-- Your instructions --
Check each line of the material. Copy those containing "that".

☆ ☆ ☆ ☆

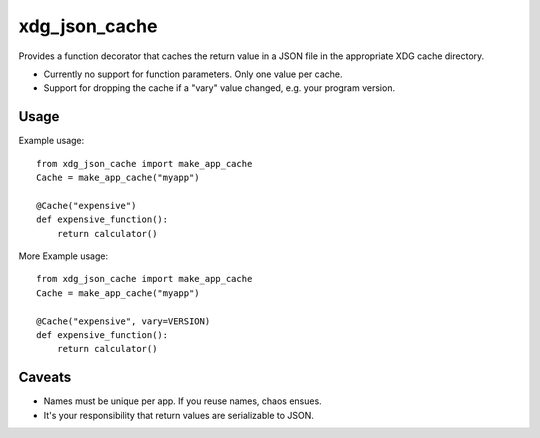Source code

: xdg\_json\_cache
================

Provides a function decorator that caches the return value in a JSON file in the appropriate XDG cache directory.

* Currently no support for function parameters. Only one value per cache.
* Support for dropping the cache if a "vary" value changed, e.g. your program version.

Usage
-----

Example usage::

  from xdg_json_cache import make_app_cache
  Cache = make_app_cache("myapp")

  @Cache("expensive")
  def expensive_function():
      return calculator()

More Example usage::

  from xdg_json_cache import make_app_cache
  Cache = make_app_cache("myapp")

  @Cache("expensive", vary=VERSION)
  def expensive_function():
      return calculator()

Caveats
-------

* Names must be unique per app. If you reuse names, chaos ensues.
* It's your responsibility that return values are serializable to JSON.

☆ ☆ ☆ ☆

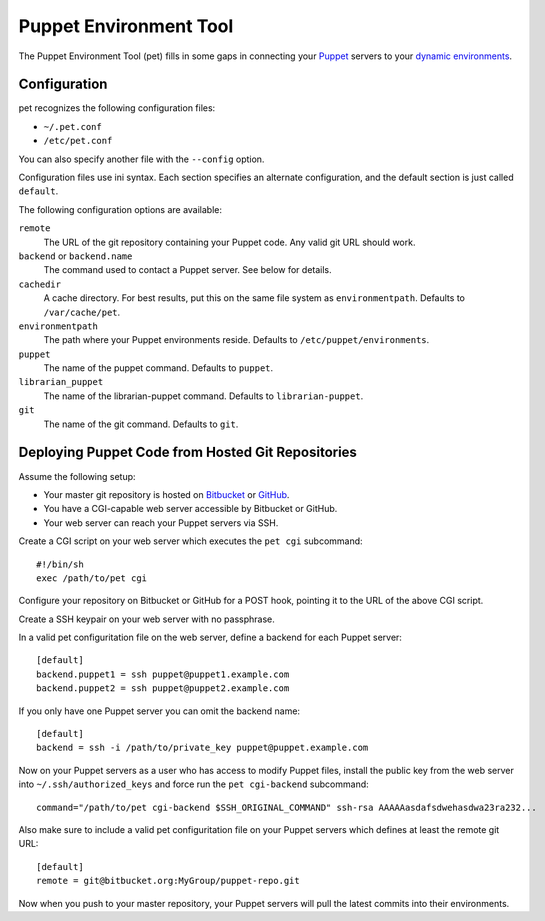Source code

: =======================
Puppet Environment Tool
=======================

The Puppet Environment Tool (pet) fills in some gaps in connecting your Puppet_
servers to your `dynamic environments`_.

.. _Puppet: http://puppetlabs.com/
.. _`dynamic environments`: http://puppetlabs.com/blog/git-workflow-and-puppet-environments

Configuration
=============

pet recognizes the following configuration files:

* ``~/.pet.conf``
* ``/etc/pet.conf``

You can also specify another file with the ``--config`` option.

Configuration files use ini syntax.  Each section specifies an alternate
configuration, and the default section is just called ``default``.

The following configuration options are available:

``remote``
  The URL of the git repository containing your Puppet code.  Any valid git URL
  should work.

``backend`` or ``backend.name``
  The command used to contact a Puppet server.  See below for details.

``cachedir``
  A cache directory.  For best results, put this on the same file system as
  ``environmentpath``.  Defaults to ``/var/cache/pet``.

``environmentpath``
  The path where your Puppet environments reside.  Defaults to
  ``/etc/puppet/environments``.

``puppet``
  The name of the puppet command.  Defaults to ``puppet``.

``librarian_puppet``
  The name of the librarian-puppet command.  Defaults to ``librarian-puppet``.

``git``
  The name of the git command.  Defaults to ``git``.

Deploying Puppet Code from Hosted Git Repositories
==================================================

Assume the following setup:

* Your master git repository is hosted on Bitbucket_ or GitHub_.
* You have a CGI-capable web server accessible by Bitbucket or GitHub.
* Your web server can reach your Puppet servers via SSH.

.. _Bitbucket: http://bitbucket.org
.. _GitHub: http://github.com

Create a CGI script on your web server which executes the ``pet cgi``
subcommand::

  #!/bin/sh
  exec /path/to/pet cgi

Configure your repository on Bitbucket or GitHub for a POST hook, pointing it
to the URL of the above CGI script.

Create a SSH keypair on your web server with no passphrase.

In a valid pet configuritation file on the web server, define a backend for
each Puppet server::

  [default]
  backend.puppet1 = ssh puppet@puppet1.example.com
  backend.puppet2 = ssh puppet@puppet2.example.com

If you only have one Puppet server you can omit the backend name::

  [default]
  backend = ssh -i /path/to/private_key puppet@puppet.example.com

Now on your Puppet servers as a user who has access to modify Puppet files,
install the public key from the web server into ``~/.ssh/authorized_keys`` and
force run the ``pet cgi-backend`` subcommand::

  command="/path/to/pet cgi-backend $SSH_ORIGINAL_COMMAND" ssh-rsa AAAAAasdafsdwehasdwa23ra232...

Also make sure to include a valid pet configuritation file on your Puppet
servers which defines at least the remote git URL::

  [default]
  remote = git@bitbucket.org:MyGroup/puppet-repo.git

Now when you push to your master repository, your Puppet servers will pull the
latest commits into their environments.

☆ ☆ ☆ ☆

-- Written solution --
Provides a function decorator that caches the return value in a JSON file in the appropriate XDG cache directory.
* It's your responsibility that return values are serializable to JSON.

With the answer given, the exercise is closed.